Who should use the Monitor application performance workflow?
Teams or solo builders working on work tasks who want a repeatable process instead of one-off tool experiments.
AI Workflow · Work
Practical execution plan for monitor application performance with clear steps, mapped tools, and delivery-focused outcomes.
Deliverable outcome
Performance improvements validated and baselines updated, closing the monitoring loop.
30-90 minutes
Includes setup plus initial result generation
Free to start
You can swap tools by pricing and policy requirements
Performance improvements validated and baselines updated, closing the monitoring loop.
Use each step output as the input for the next stage
Step map
Instead of relying on a single generic AI model, this pipeline connects specialized tools to maximize quality. First, you'll use Datadog to clear performance baselines and thresholds documented for all critical user journeys. Then, you pass the output to Datadog to all critical services instrumented with agents, capturing metrics, traces, and logs in real time. Then, you pass the output to Datadog to live dashboards and alerts operational, enabling immediate visibility and response to performance issues. Then, you pass the output to Datadog to continuous transaction monitoring active, providing both synthetic and real-user performance data. Then, you pass the output to Datadog to root cause identified for each performance incident, with documented findings and recommended fixes. Finally, Datadog is used to performance improvements validated and baselines updated, closing the monitoring loop.
Define performance baselines and key metrics
Clear performance baselines and thresholds documented for all critical user journeys.
Instrument application with monitoring agents
All critical services instrumented with agents, capturing metrics, traces, and logs in real time.
Set up real-time dashboards and alerts
Live dashboards and alerts operational, enabling immediate visibility and response to performance issues.
Perform continuous transaction monitoring
Continuous transaction monitoring active, providing both synthetic and real-user performance data.
Analyze and troubleshoot performance issues
Root cause identified for each performance incident, with documented findings and recommended fixes.
Optimize and validate performance improvements
Performance improvements validated and baselines updated, closing the monitoring loop.
Identify the most critical user journeys (e.g., login, checkout) and define acceptable thresholds for response time, error rate, and throughput. Use historical data or industry standards to set baseline values for each metric.
Why Datadog: Datadog provides both APM and log aggregation, directly covering the two stated needs for defining baselines and key metrics.
Install and configure monitoring agents or SDKs in your application code to capture real-time metrics, traces, and logs. Ensure instrumentation covers all critical services, APIs, and database calls.

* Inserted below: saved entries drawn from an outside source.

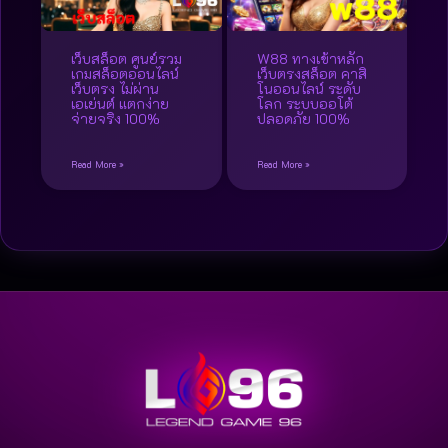
เว็บสล็อต ศูนย์รวม
W88 ทางเข้าหลัก
เกมสล็อตออนไลน์
เว็บตรงสล็อต คาสิ
เว็บตรง ไม่ผ่าน
โนออนไลน์ ระดับ
เอเย่นต์ แตกง่าย
โลก ระบบออโต้
จ่ายจริง 100%
ปลอดภัย 100%
Read More »
Read More »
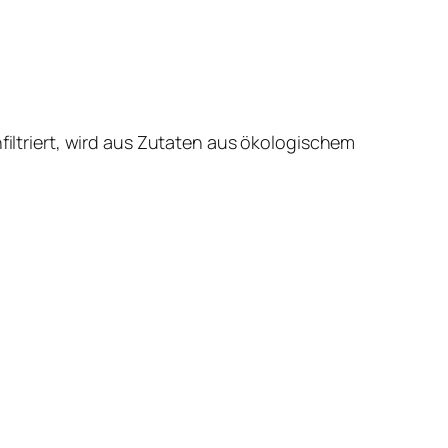
nfiltriert, wird aus Zutaten aus ökologischem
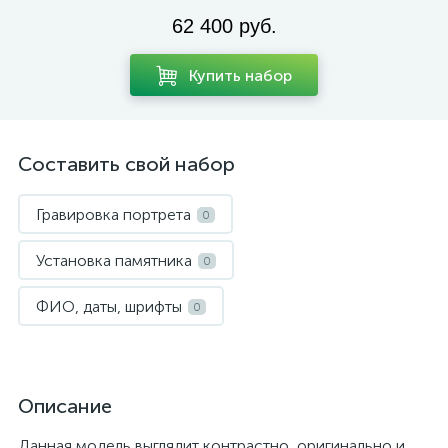
62 400 руб.
Купить набор
Составить свой набор
Гравировка портрета
0
Установка памятника
0
ФИО, даты, шрифты
0
Описание
Данная модель выглядит контрастно, оригинально и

Why Datadog: Datadog includes APM agents for instrumentation, fulfilling the primary need for monitoring agents.
Create dashboards that visualize key metrics (response time, error rate, throughput) and configure alerts to notify the team when thresholds are breached. Include both high-level overviews and drill-down views for root cause analysis.
Why Datadog: Datadog provides both dashboarding and alerting capabilities, covering the two main needs of this step.
Run synthetic transactions and real user monitoring (RUM) to simulate and capture actual user experience. Compare synthetic results against baselines and correlate with server-side metrics to identify degradation.
Why Datadog: Datadog offers synthetic monitoring and RUM capabilities, directly addressing the needs for continuous transaction monitoring.
When alerts fire or metrics degrade, use traces and logs to drill down into the root cause. Identify slow database queries, high CPU usage, memory leaks, or external API latency, and document findings.
Why Datadog: Datadog APM includes distributed tracing and log aggregation, covering both needs for analyzing and troubleshooting performance issues.
Implement fixes (e.g., query optimization, caching, scaling) and then re-run synthetic tests and compare against baselines. Validate that improvements are effective without introducing new regressions.
Why Datadog: Datadog can be used to validate performance improvements through its monitoring and synthetic testing capabilities, and integrates with CI/CD pipelines.
§ Before you start
Teams or solo builders working on work tasks who want a repeatable process instead of one-off tool experiments.
No. Start with the top pick for each step, then replace tools only if they do not fit your pricing, compliance, or output needs.
Open the mapped task page and compare top options side by side. Prioritize output quality, integration fit, and predictable cost before scaling.
§ Related
Track competitor moves and market shifts in real-time with automated intelligence gathering — so you always know what your rivals are doing.
Connect siloed business applications into a unified, AI-managed operational pipeline that eliminates manual handoffs between systems.
Analyze portfolios, backtest investment strategies, and receive AI-generated market signals — giving individual investors access to institutional-grade tools.